I suppose I could halve the recipe but I am quite happy to cut and freeze any surplus and the bread keeps for several days and can always be toasted.

Whey

This recipe uses whey which I often have if I have made any twarog – curd cheese.

If I do not have any whey I make a mixture of around 2 parts yoghurt to 1 part water instead.

Method

Day 1

At around 5 pm mix 150g of  rye flour with  250ml of hand hot water in a bowl.
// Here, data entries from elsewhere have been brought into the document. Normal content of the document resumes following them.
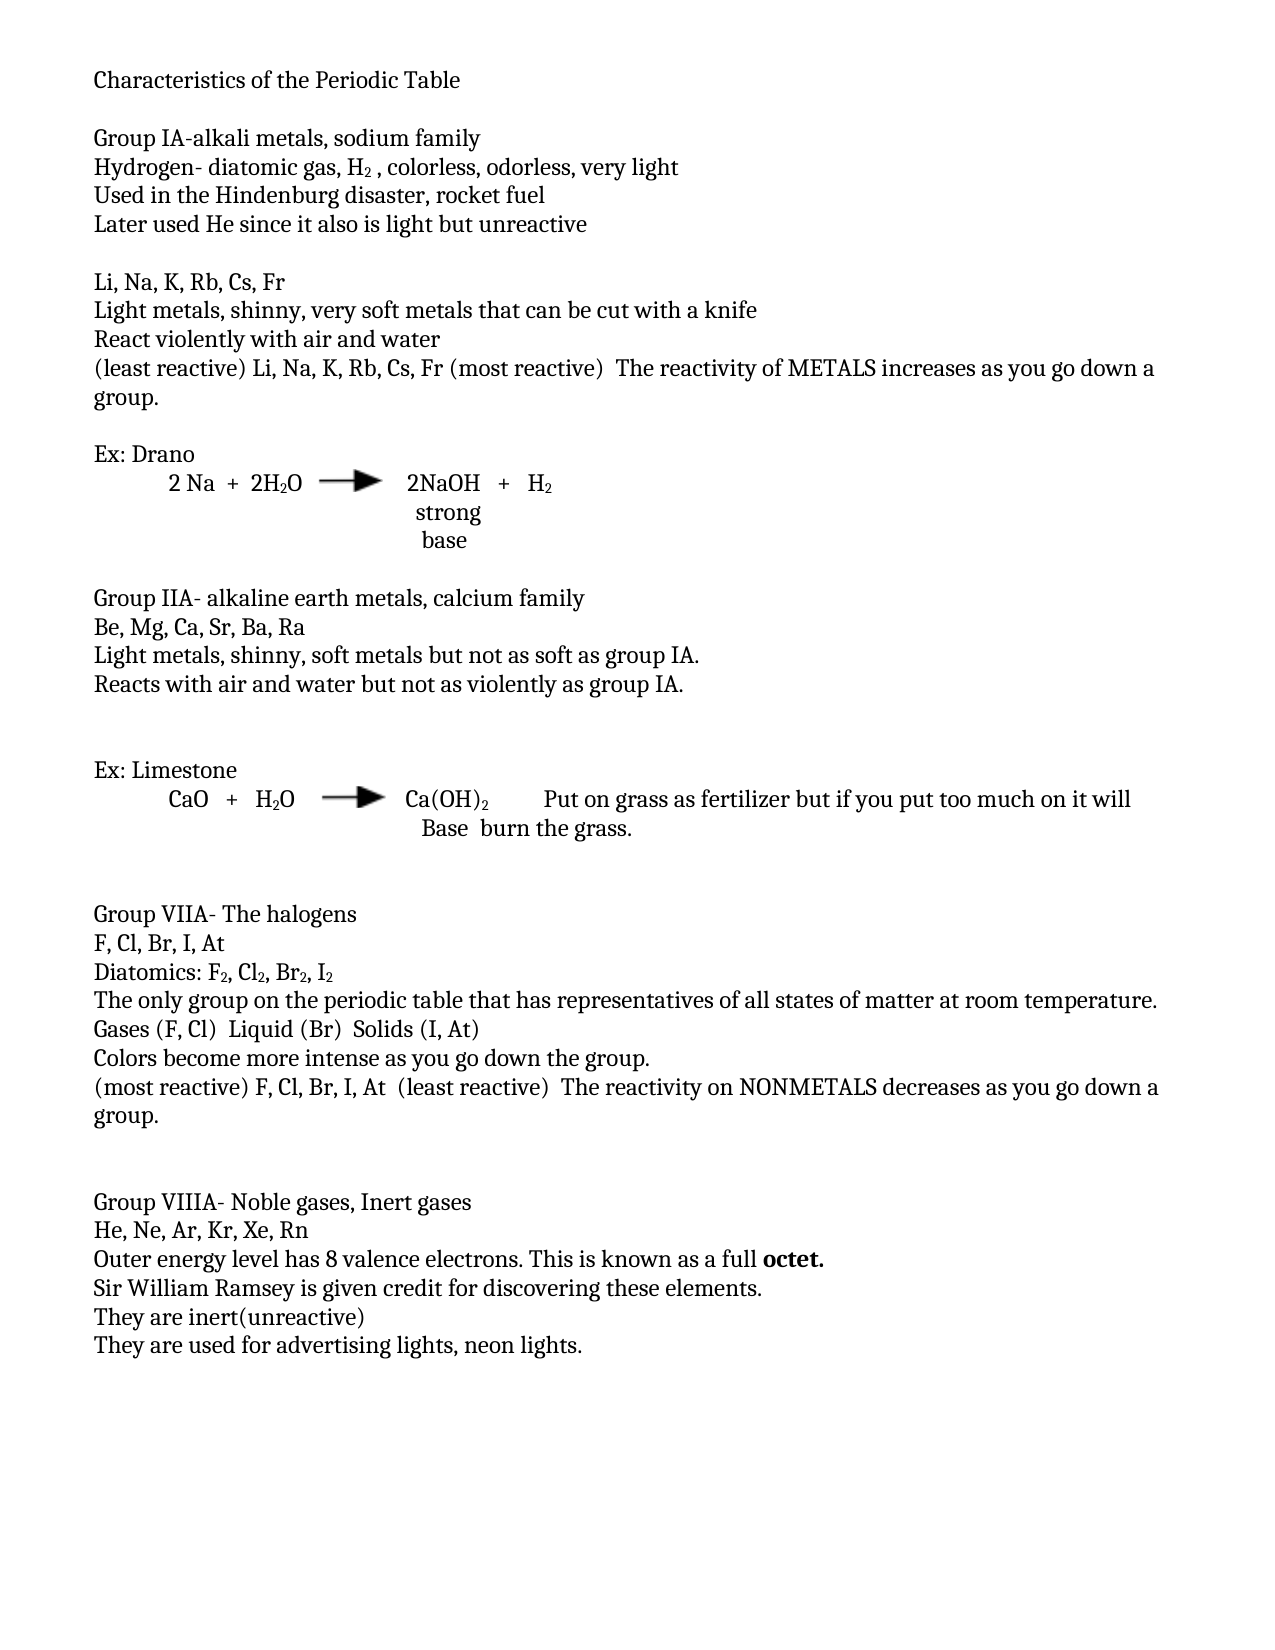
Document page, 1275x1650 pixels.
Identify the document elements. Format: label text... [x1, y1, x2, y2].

text F, Cl, Br, I, At [94, 929, 1191, 957]
text (most reactive) F, Cl, Br, I, At (least reactive) The reactivity on NONMETALS decreases as you go down a group. [94, 1072, 1191, 1130]
text Group IA-alkali metals, sodium family [94, 124, 1191, 152]
text Light metals, shinny, very soft metals that can be cut with a knife [94, 296, 1191, 325]
text Light metals, shinny, soft metals but not as soft as group IA. [94, 641, 1191, 670]
text Base burn the grass. [94, 814, 1191, 842]
text He, Ne, Ar, Kr, Xe, Rn [94, 1216, 1191, 1245]
text Used in the Hindenburg disaster, rocket fuel [94, 181, 1191, 210]
text 2 Na + 2H2O 2NaOH + H2 [94, 469, 1191, 497]
text Group IIA- alkaline earth metals, calcium family [94, 584, 1191, 612]
text Group VIIIA- Noble gases, Inert gases [94, 1187, 1191, 1216]
text Ex: Limestone [94, 756, 1191, 785]
text The only group on the periodic table that has representatives of all states of matter at room temperature. Gases (F, Cl) Liquid (Br) Solids (I, At) [94, 986, 1191, 1044]
text Outer energy level has 8 valence electrons. This is known as a full octet. [94, 1245, 1191, 1274]
text Group VIIA- The halogens [94, 900, 1191, 929]
text CaO + H2O Ca(OH)2 Put on grass as fertilizer but if you put too much on it will [94, 785, 1191, 814]
text (least reactive) Li, Na, K, Rb, Cs, Fr (most reactive) The reactivity of METALS increases as you go down a group. [94, 354, 1191, 411]
text Ex: Drano [94, 440, 1191, 469]
text Sir William Ramsey is given credit for discovering these elements. [94, 1274, 1191, 1302]
text They are used for advertising lights, neon lights. [94, 1331, 1191, 1360]
text React violently with air and water [94, 325, 1191, 354]
text Li, Na, K, Rb, Cs, Fr [94, 267, 1191, 296]
text Diatomics: F2, Cl2, Br2, I2 [94, 957, 1191, 986]
text base [94, 526, 1191, 555]
text Later used He since it also is light but unreactive [94, 210, 1191, 239]
text Hydrogen- diatomic gas, H2 , colorless, odorless, very light [94, 152, 1191, 181]
text They are inert(unreactive) [94, 1302, 1191, 1331]
text Colors become more intense as you go down the group. [94, 1044, 1191, 1072]
text strong [94, 497, 1191, 526]
text Reacts with air and water but not as violently as group IA. [94, 670, 1191, 699]
text Characteristics of the Periodic Table [94, 66, 1191, 95]
text Be, Mg, Ca, Sr, Ba, Ra [94, 612, 1191, 641]
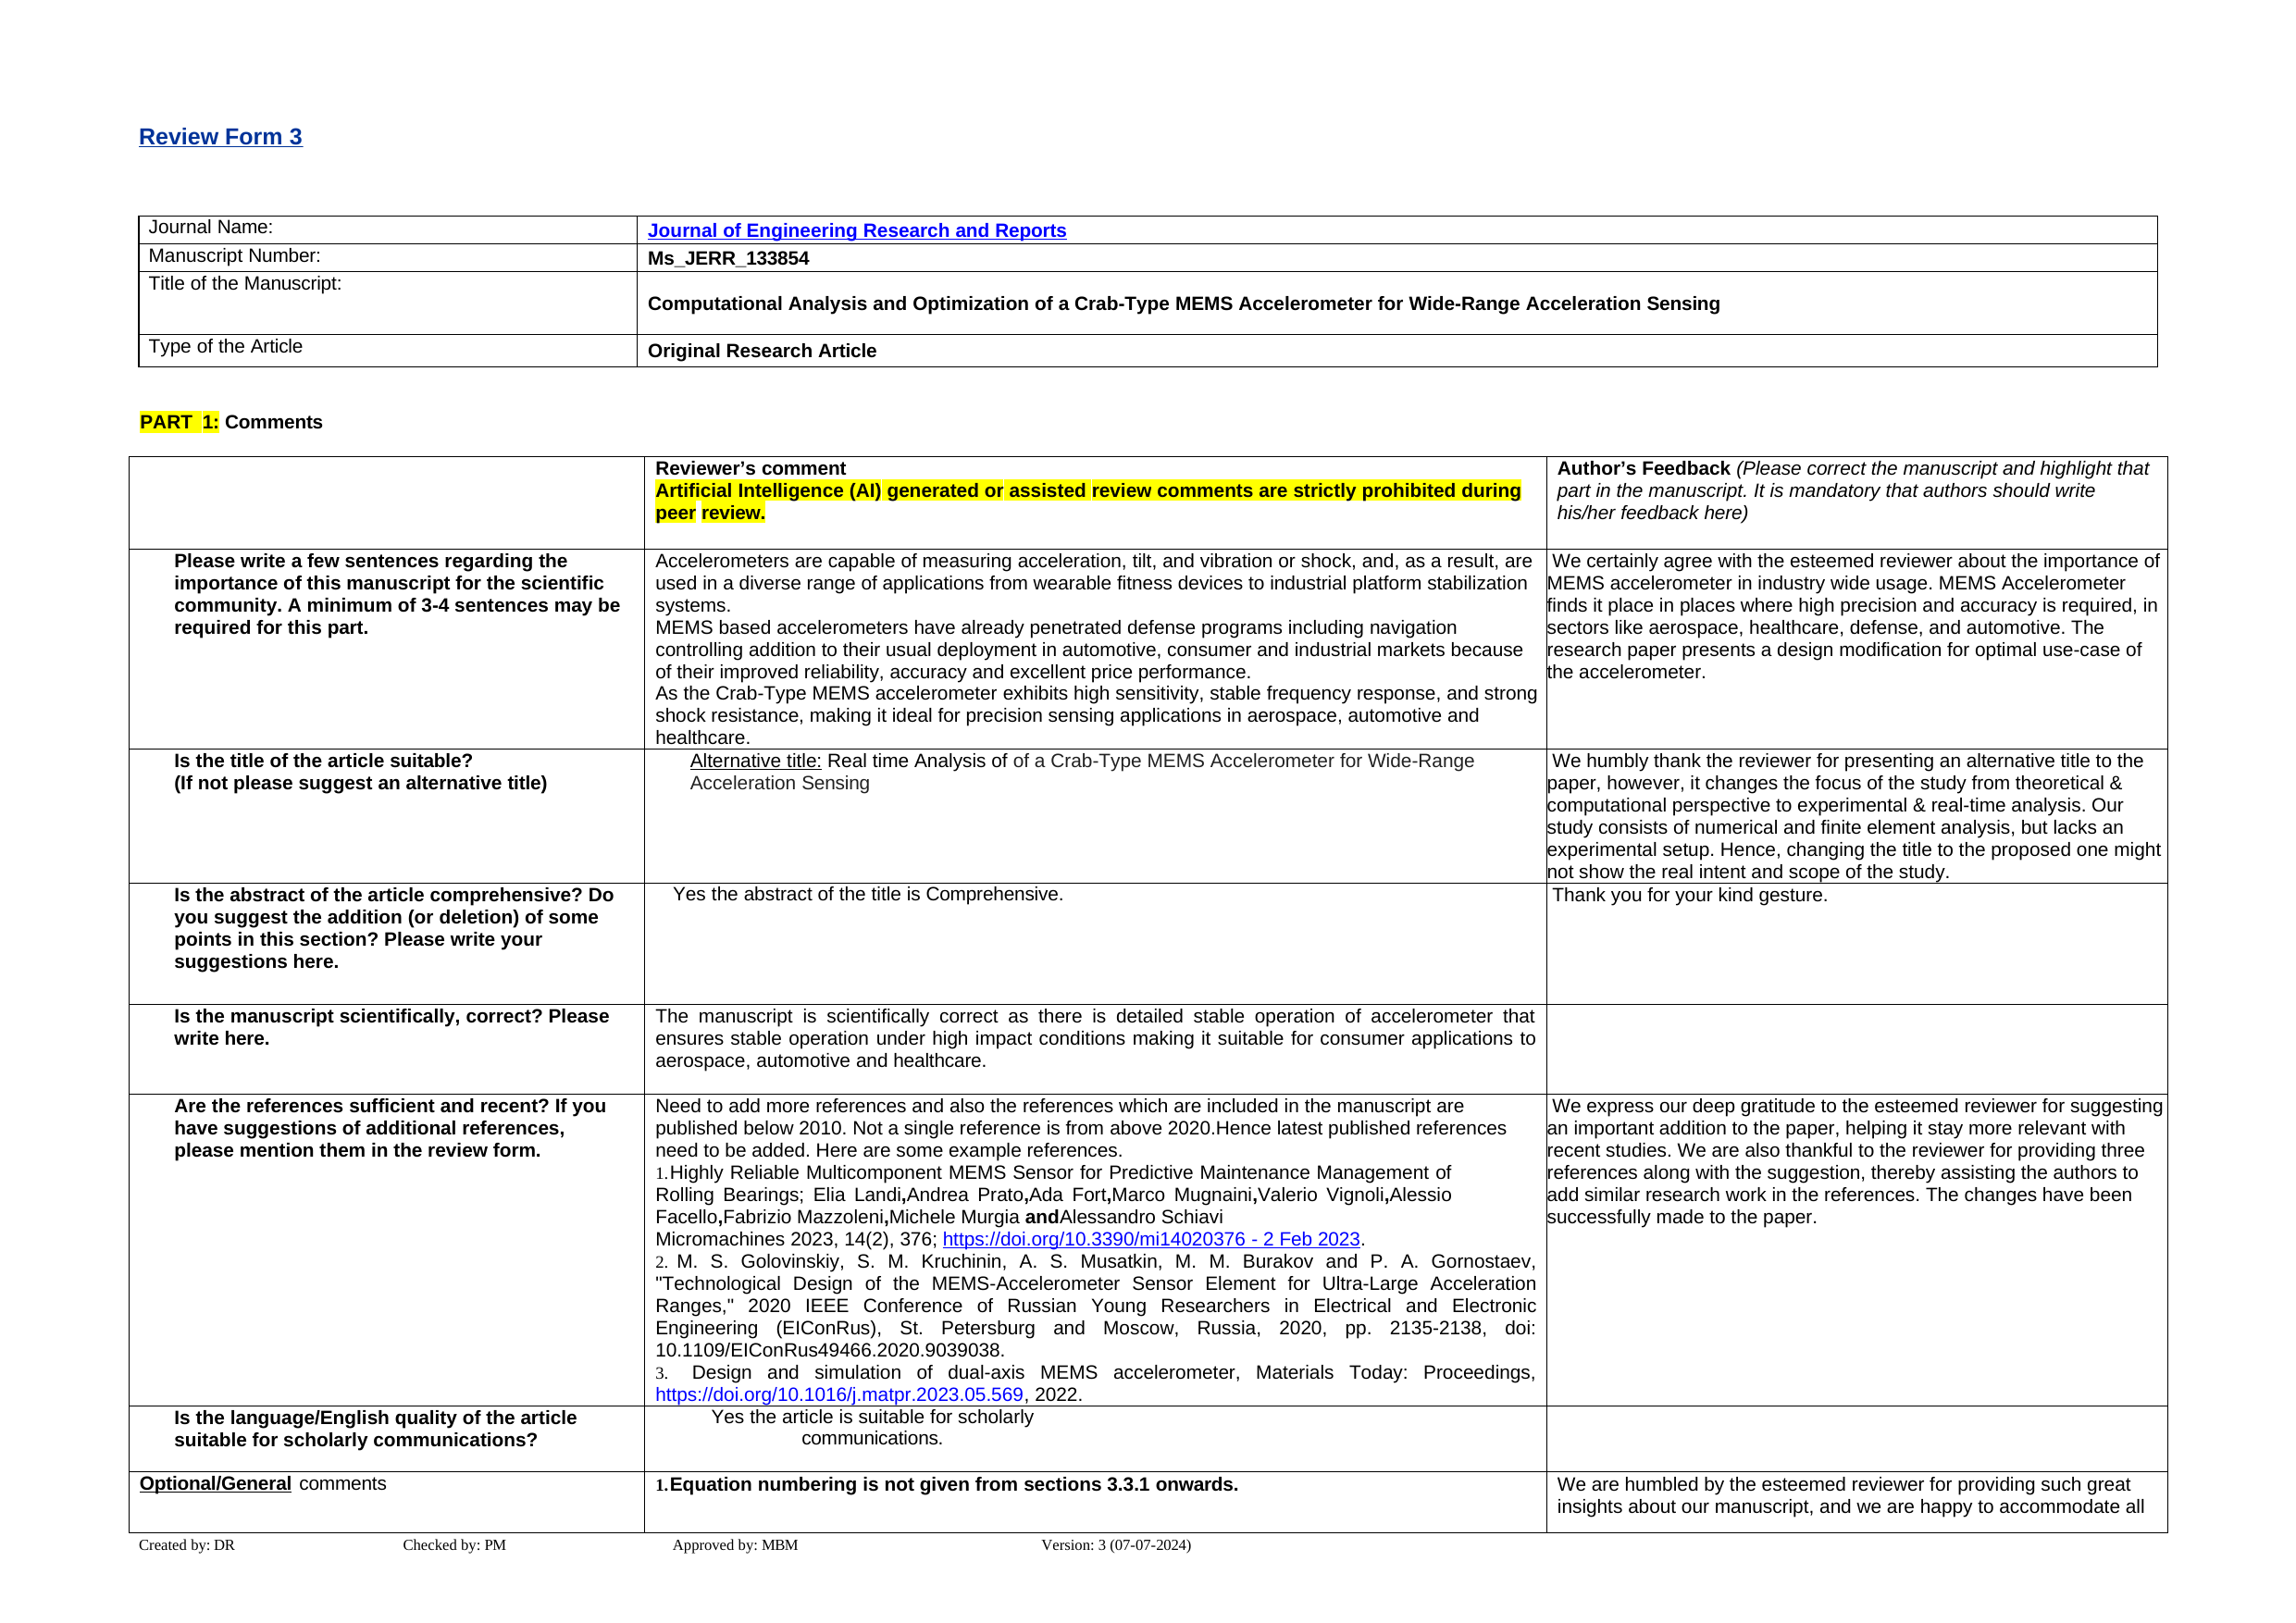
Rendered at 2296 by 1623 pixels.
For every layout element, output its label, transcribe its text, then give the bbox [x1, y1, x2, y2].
Cover with a tea towel and leave for 24 hours.

Day 2

Again at around 5 pm,  mix 150g of  rye flour with  250ml of hand hot water and the mixture from the night before in a bowl and leave overnight or around 12 hours.

Day 3

In the morning

Ingredients

  • 350g rye flour
  • 350g (strong) plain flour
  • 2 tablespoons honey
  • 2 teaspoons salt
  • 1 teaspoon of granulated sugar
  • 2 tablespoons of caraway seeds
  • 450 – 500ml  of whey  or a mixture of 2 parts yoghurt & 1 part water
  • Plus the starter mix from the days before

Method

  • Combine all the ingredients together.
  • Aim for a “wet” mix – it is harder to handle but gives the best results.
  • Knead for around 5 minutes – longer if you can!

  • Shape the dough – cut  it in half and make 2 oval-shaped loaves and place them on greased baking trays or you can put them into tins – I used  a round – loose bottomed tin – 20cm in diameter in my second bake.
  • Leave to rise  for around 5 hours.
  • Pre-heat the oven to GM4 – 180°C
  • Place some water in a roasting tray at the bottom of the oven.
  • *
  • They take around 50 minutes to bake – I swap the two trays around after about 20 minutes.

Delicious with just butter – Well worth the wait!